### [CHALLENGE]
Starting with the line that contains "common name: Chilean hazel", write out the lines of the records below word for word, and stop after the line that contains "family: Asteraceae". Leave the pictures out of your answer.

* * *

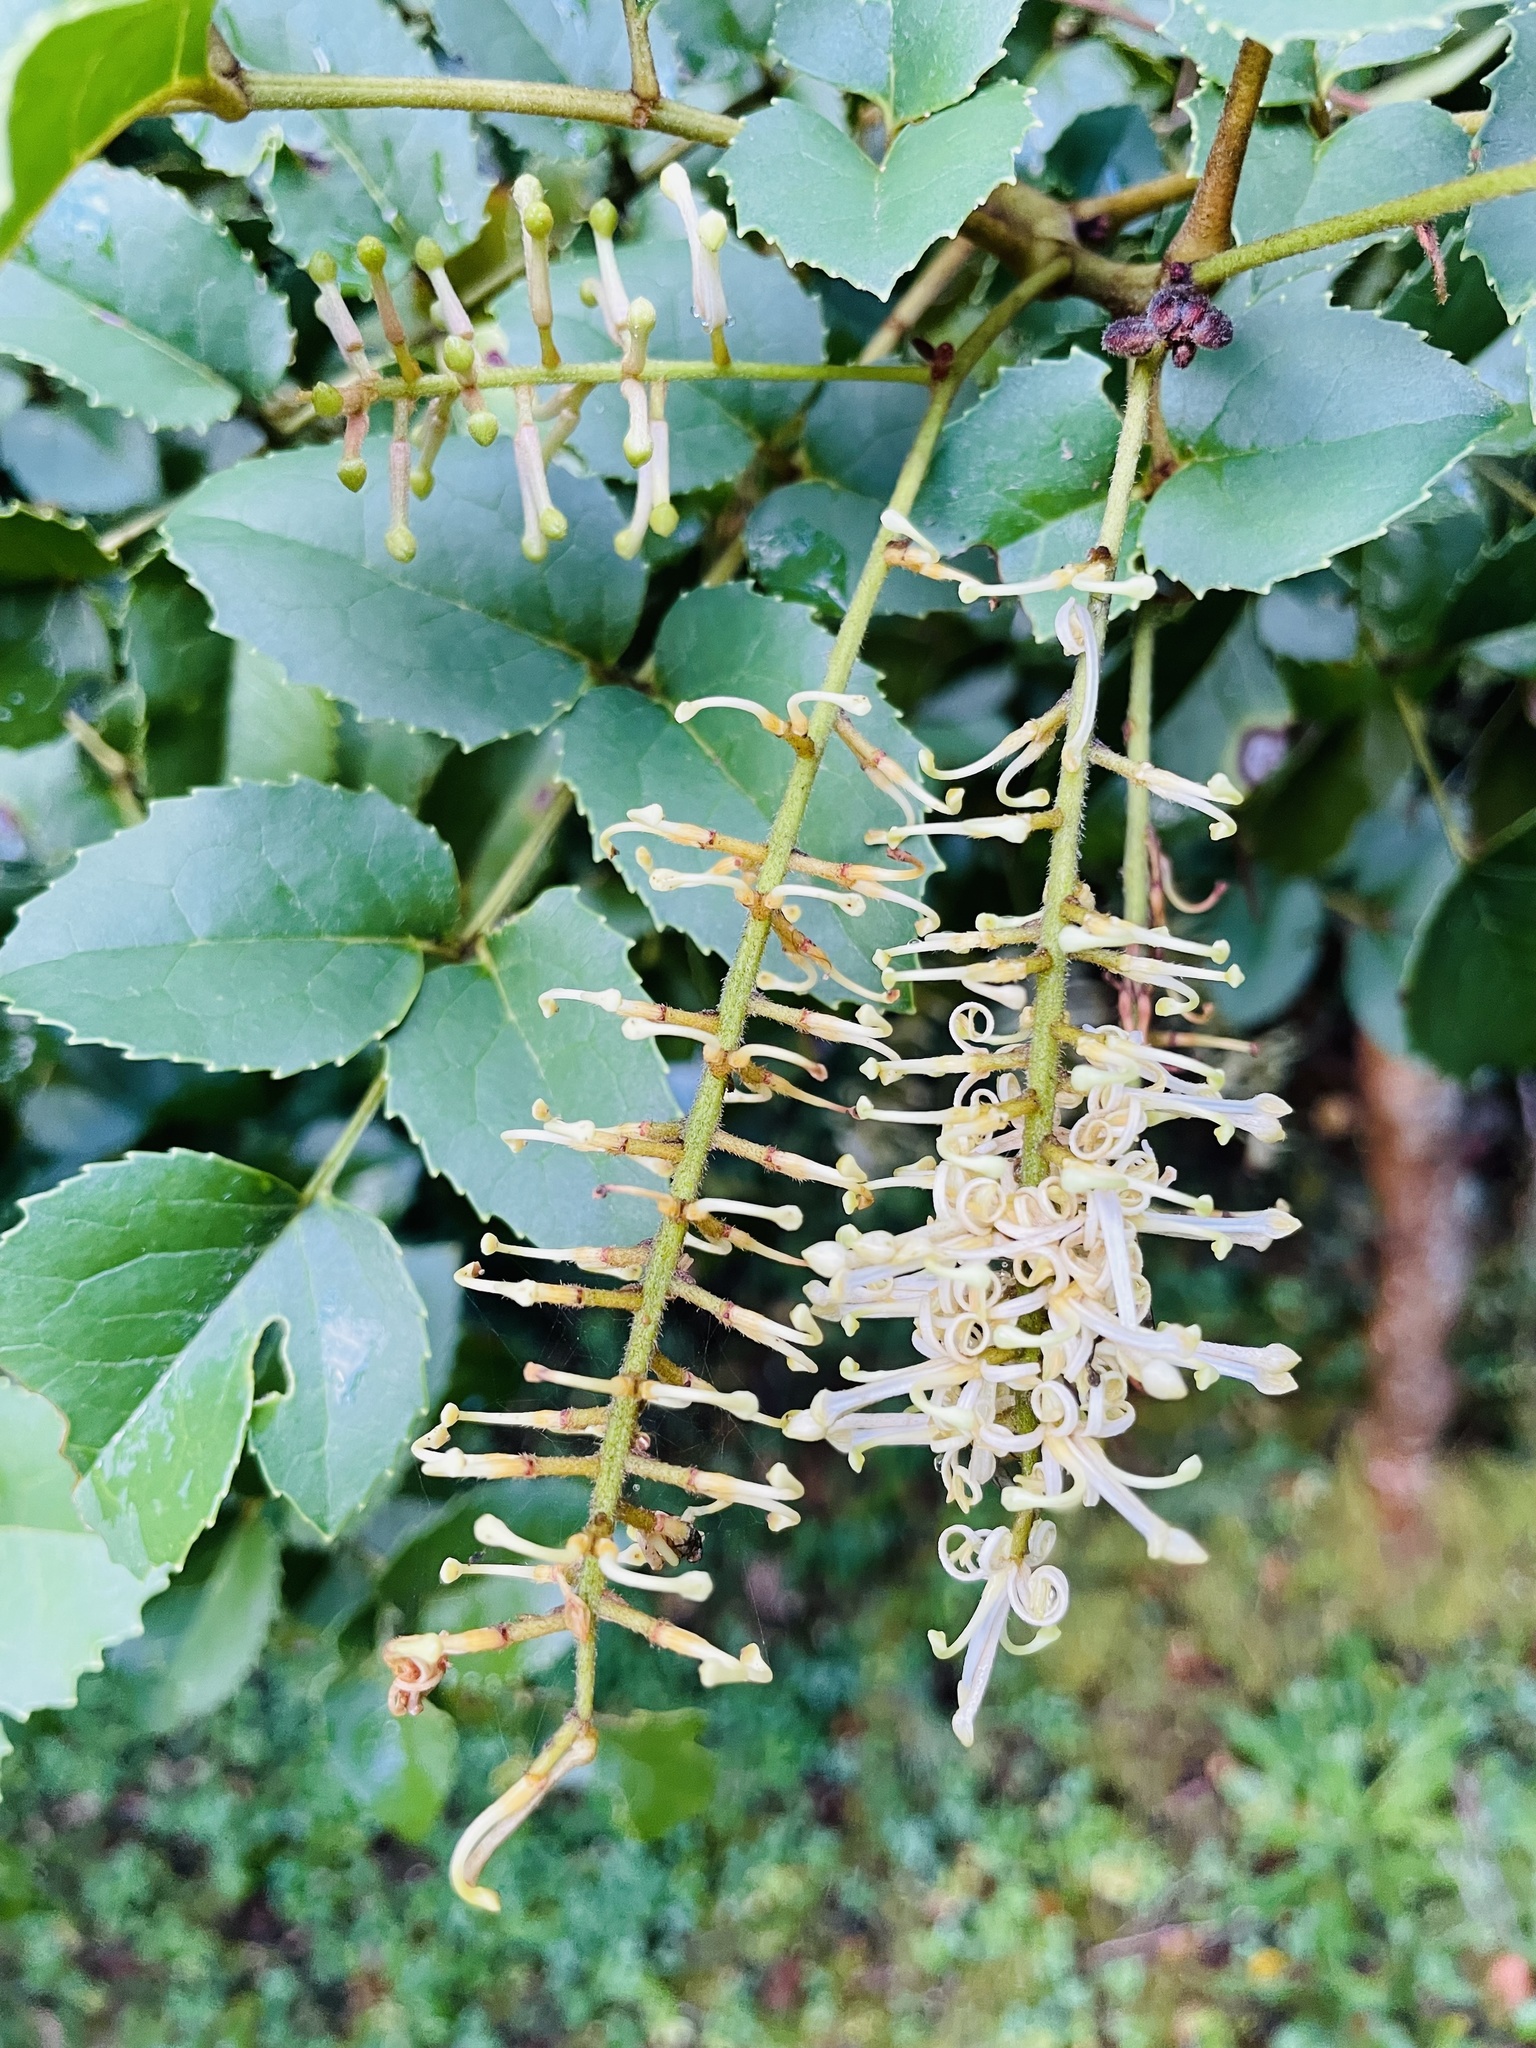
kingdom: Plantae
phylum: Tracheophyta
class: Magnoliopsida
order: Proteales
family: Proteaceae
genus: Gevuina
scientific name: Gevuina avellana
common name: Chilean hazel
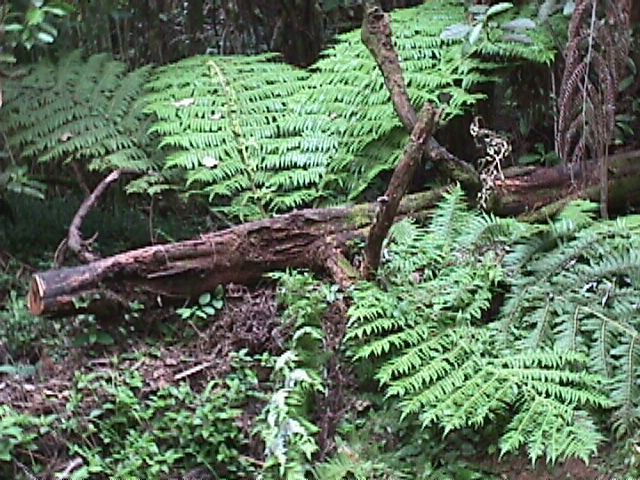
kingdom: Plantae
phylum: Tracheophyta
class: Polypodiopsida
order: Cyatheales
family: Cyatheaceae
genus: Alsophila
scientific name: Alsophila dealbata
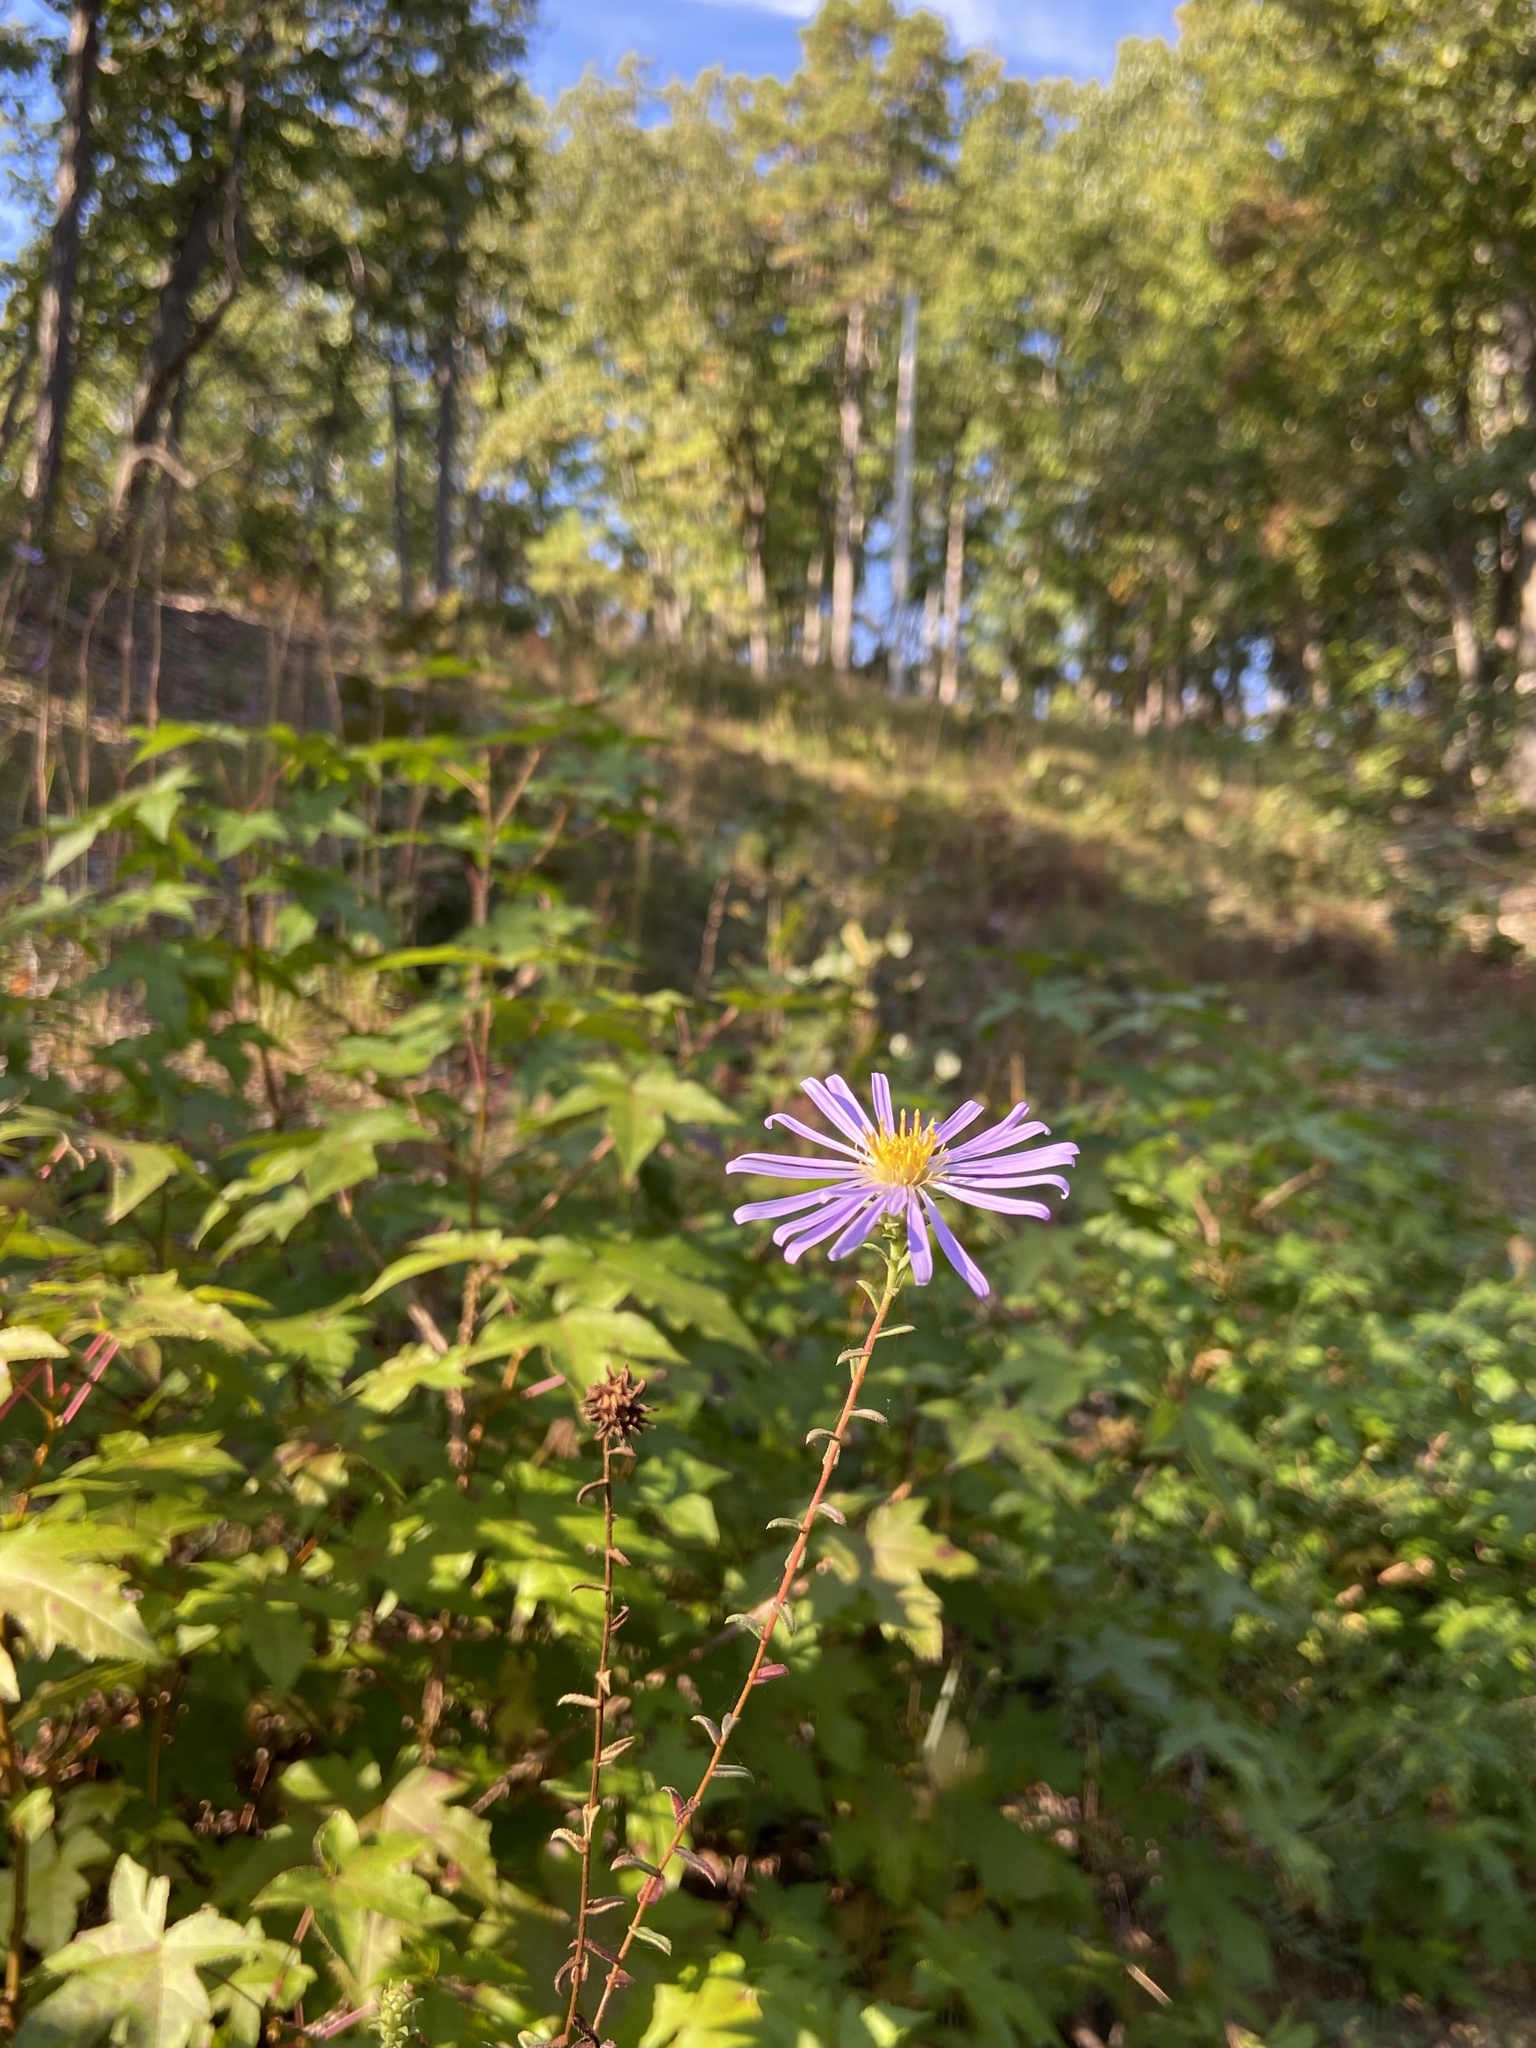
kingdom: Plantae
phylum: Tracheophyta
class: Magnoliopsida
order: Asterales
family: Asteraceae
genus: Symphyotrichum
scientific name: Symphyotrichum grandiflorum
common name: Big-head aster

* * *

### [CORRECT ANSWER]
common name: Chilean hazel
kingdom: Plantae
phylum: Tracheophyta
class: Polypodiopsida
order: Cyatheales
family: Cyatheaceae
genus: Alsophila
scientific name: Alsophila dealbata
kingdom: Plantae
phylum: Tracheophyta
class: Magnoliopsida
order: Asterales
family: Asteraceae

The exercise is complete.